Pero es algo más que eso: me gusta escuchar a su organizador, Alberto Soler, y me gusta cuando dice (en el vídeo de abajo) cosas que trascienden la lectura como formación cultural. “Nuestro objetivo es que el día de mañana tengamos ciudadanos críticos y despiertos, que participen y piensen en el bien común”, señala en el vídeo.

(Nota a tener en cuenta: también es elogiable el uso que hacen de los nuevos medios y redes sociales para acercar los libros a los adolescentes, hacerlos cercanos a ellos, que no lo vean como una cosa del pasado sino como algo-que-mola).

Ha habido a lo largo de esta década escritores murcianos que han entrado en el listado de finalistas y ganadores del premio. El primero de ellos fue Luís Leante, que se alzó como ganador en 2009 con Mira si yo te querré. El escritor de Caravaca de la Cruz recuerda los “momentos de júbilo” al entrar en al Paraninfo de la UPCT, donde se suelen celebrar estos encuentros entre estudiantes y escritores: “Con quinientos o seiscientos lectores jóvenes… Es la primera vez, y creo que la última, que me he sentido como una estrella del rock siendo un escritor”.

Han pasado autores inéditos, como David Monteagudo, quien llegó al Mandarache en 2011, después de irrumpir en el panorama editorial con Fin, una novela que acaparó elogios de público y crítica. “Fue muy bonito para mí, porque es un premio que condecen los lectores, no hay ningún comité de hombres sabios que escoge. Son los propios lectores los que eligen. Además me gustó el contacto con los jóvenes, sus opiniones y reflexiones sobre el libro”.

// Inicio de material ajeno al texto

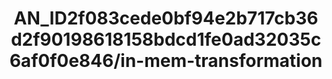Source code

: ---  
schema: schema:AN_ID2f083cede0bf94e2b717cb36d2f90198618158bdcd1fe0ad32035c6af0f0e846/in-mem-transformation  
title: AN_ID2f083cede0bf94e2b717cb36d2f90198618158bdcd1fe0ad32035c6af0f0e846/in-mem-transformation  
organization: Sample Department  
notes: Used in 2 lineage(s)  
resources:  
  - name: AN_ID2f083cede0bf94e2b717cb36d2f90198618158bdcd1fe0ad32035c6af0f0e846/in-mem-transformation 
    url: in-mem://AN_ID2f083cede0bf94e2b717cb36d2f90198618158bdcd1fe0ad32035c6af0f0e846/in-mem-transformation 
    format : DataFrame  
license: None  
category:
  - Education  
maintainer: User  
maintainer_email: UserMail  
---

Este ciclo es sólo un paso más en la conmemoración del décimo aniversario de unos premios que han recibido el Premio Nacional de Fomento de la Lectura del Ministerio de Cultura y en el que en esta edición participan unos 5.000 jóvenes. Otros ganadores como Javier Cercas (“Soy un fan del Mandarache”, decía Cercas en diciembre), Rosa Montero o Clara Sánchez ya han pasado por Cartagena en los últimos meses. En mayo conoceremos al nuevo ganador de 2015, que saldrá de la terna formada entre Rosa Regás, Fernando León de Aranoa o Alicia Giménez Bartlett.

Además, para el mes de junio, han preparado una acción de lectura colectiva en plena Feria del Libro de Madrid, #MandaracheBookmob, donde darán a conocer esta iniciativa de fomento de la lectura. La cita es el 3 de junio. Ese día, como cualquier otro, será sin duda un día estupendo para leer un libro.